Citi issues stark warning on automation of bank jobs

Laura Noonan, Investment Banking Correspondent JUNE 11, 2018

Citigroup’s investment bank has suggested that it will shed up to half of its 20,000 technology and operations staff in the next five years, as machines supplant humans at a faster pace.

The forecast by Jamie Forese, president of Citi and chief executive of the bank’s institutional clients group, was the starkest among investment banking bosses in a series of FT interviews to mark the 10th anniversary of the financial crisis.

Mr Forese said the operational positions, which make up almost two-fifths of investment bank employees at Citi, were “most fertile for machine processing”.

“We’ve got 20,000 operational roles. Over the next five years could you make it 10,000?” he added, in comments that had echoes of former Deutsche Bank chief executive John Cryan’s claim that up to half of the German bank’s workforce could be replaced by technology. 

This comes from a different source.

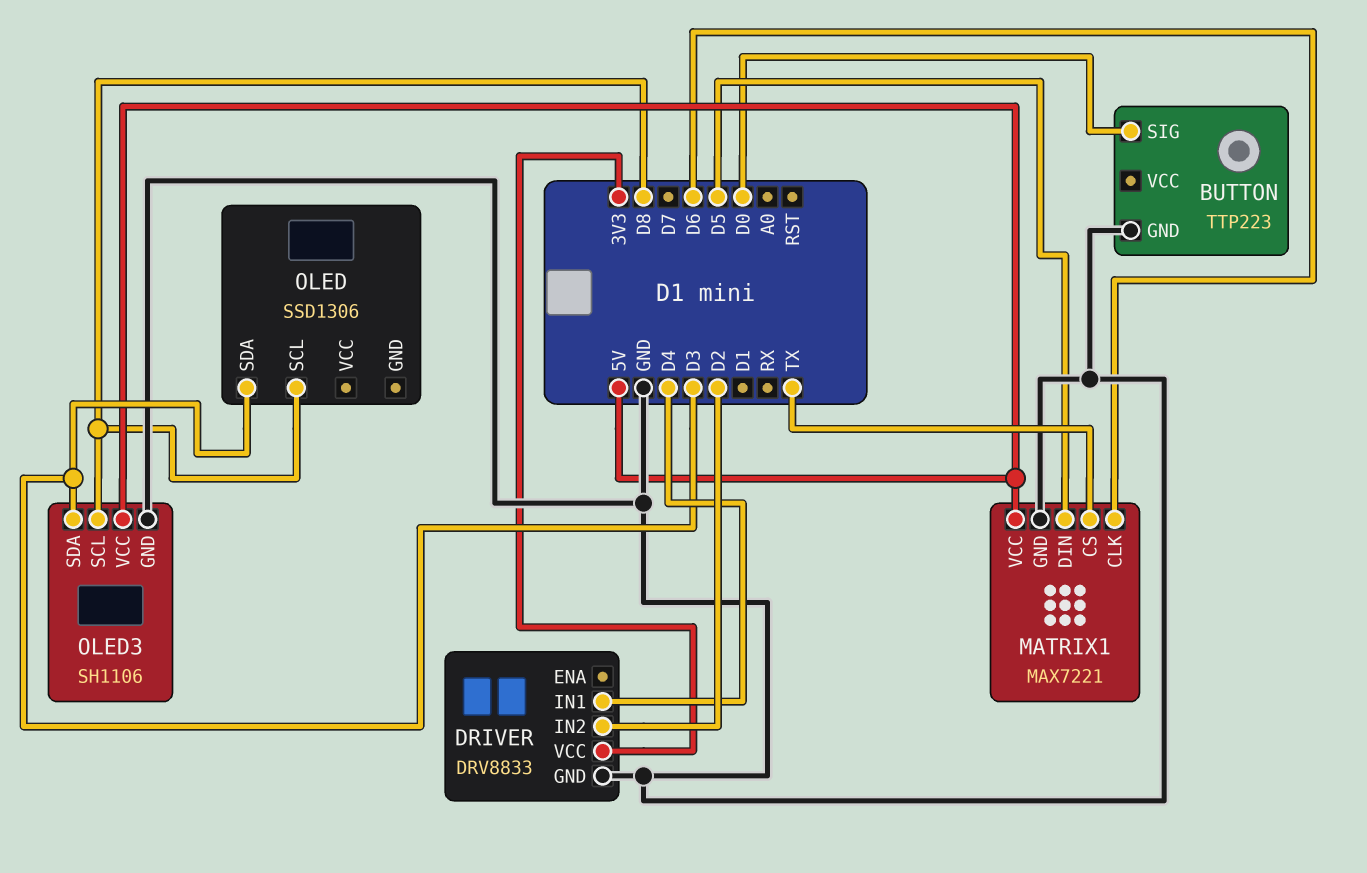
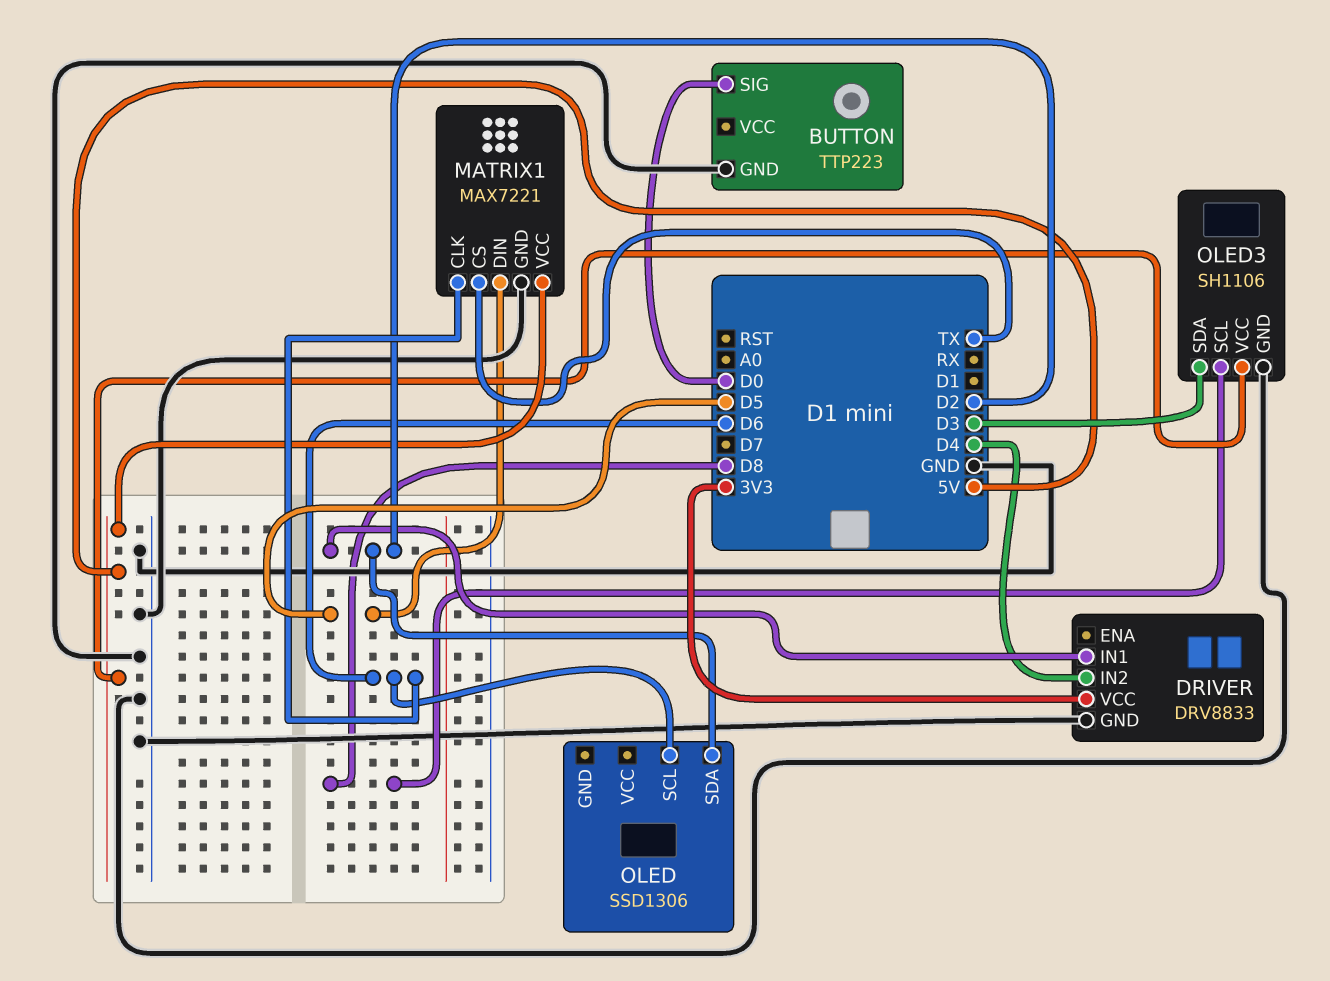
DRIVER pin IN1: D4 -> D2
DRIVER pin IN2: D2 -> D4
OLED pin SCL: D8 -> D6
OLED pin SDA: D3 -> D2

If replicated across the industry, the potential job losses would represent a steeper rate of cuts than in 2007-2017, when almost 60,000 jobs were cut from eight of the world’s top 10 investment banks, according to FT research. Two of the top 10 investment banks were not included in the FT research; Citi, because its data were not available; and Bank of America because its 2008 merger with Merrill Lynch make pre-crisis comparisons futile. 

Barclays investment bank boss Tim Throsby said that the future would see a smaller number of employees making more money, while machines took over “lower-value tasks”.

“If your job involves a lot of keyboard hitting then you’re less likely to have a happy future,” he added. 

Richard Gnodde, head of Goldman Sachs International, said: “There are so many functions today that technology has already replaced and I don’t see why that journey should end any time soon.”

Not every investment bank boss saw plenty of room for more cuts. At HSBC, Samir Assaf, head of global banking and markets, said there was “not much more to go” for technology replacing investment bank staff.

“We get to a point from a risk-management perspective [where you can’t cut much more]. I think there is maybe another 5 to 10 per cent to go between now and the next five years.” 

Mr Gnodde stressed that technology could create new business opportunities and ultimately new jobs, such as Goldman’s fledgling online only consumer bank Marcus.

Mr Forese said his bank would hire in other areas such as sales and research. “What people are doing, the type of work being done by the human rather than the machine will change,” he added.